Note that Date is not included if the `totals` argument is set to TRUE. Level 2 region/level 2 region code are not included if the `level = "1"`.
* `date`: the date that the counts were reported (YYYY-MM-DD).
* `level_1_region`: the level 1 region name. This column will be named differently for different countries (e.g. state, province).
* `level_1_region_code`: a standard code for the level 1 region. The column name reflects the specific administrative code used. Typically data returns the iso_3166_2 standard, although where not available the column will be named differently to reflect its source.
* `level_2_region`: the level 2 region name. This column will be named differently for different countries (e.g. city, county).
* `level_2_region_code`: a standard code for the level 2 region. The column will be named differently for different countries (e.g. `fips` in the USA).
* `cases_new`: new reported cases for that day.
* `cases_total`: total reported cases up to and including that day.
* `deaths_new`: new reported deaths for that day.
* `deaths_total`: total reported deaths up to and including that day.
* `recovered_new`: new reported recoveries for that day.
* `recovered_total`: total reported recoveries up to and including that day.
* `hosp_new`: new reported hospitalisations for that day.
* `hosp_total`: total reported hospitalisations up to and including that day (note this is cumulative total of new reported, _not_ total currently in hospital).
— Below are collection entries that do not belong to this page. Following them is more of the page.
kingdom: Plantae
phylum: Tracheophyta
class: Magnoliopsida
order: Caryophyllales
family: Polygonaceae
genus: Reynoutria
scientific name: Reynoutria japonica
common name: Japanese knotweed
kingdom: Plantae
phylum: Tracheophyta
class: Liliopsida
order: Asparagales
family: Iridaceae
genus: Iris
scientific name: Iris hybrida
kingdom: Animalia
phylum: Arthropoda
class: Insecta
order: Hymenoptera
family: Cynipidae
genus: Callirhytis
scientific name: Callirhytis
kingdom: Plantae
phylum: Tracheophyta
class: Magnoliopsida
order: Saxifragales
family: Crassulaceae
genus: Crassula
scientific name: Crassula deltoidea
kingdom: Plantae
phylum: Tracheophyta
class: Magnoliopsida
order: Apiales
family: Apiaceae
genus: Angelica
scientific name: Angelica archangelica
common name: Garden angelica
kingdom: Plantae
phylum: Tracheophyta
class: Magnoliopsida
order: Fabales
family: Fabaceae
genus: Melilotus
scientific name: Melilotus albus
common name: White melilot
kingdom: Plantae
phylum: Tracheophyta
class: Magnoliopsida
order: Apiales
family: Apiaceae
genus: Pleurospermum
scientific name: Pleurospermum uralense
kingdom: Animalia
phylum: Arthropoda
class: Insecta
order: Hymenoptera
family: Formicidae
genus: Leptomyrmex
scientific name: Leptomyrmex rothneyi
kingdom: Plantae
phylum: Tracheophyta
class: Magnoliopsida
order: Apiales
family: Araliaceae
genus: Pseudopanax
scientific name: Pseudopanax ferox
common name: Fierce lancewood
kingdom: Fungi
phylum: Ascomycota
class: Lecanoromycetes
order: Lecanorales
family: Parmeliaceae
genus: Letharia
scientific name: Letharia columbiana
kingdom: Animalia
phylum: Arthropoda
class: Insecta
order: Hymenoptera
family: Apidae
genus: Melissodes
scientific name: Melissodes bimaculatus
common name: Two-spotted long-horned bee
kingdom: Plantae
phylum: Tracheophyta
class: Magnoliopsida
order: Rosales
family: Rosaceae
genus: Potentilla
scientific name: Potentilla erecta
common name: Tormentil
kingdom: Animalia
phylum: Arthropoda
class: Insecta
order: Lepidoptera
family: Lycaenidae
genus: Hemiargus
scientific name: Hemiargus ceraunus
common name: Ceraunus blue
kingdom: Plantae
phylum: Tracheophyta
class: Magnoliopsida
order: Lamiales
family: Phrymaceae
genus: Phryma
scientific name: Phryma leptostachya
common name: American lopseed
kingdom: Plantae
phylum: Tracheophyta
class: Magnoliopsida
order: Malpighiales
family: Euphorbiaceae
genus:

* `tested_new`: tests for that day.
* `tested_total`: total tests completed up to and including that day.
#### National data
In addition to the above, the following columns are included when using `get_national_data()`.
* `un_region`: country geographical region defined by the United Nations.
* `who_region`: only included when `source = "WHO"`. Country geographical region defined by WHO.
* `population_2019`: only included when `source = "ECDC"`. Total country population estimate in 2019.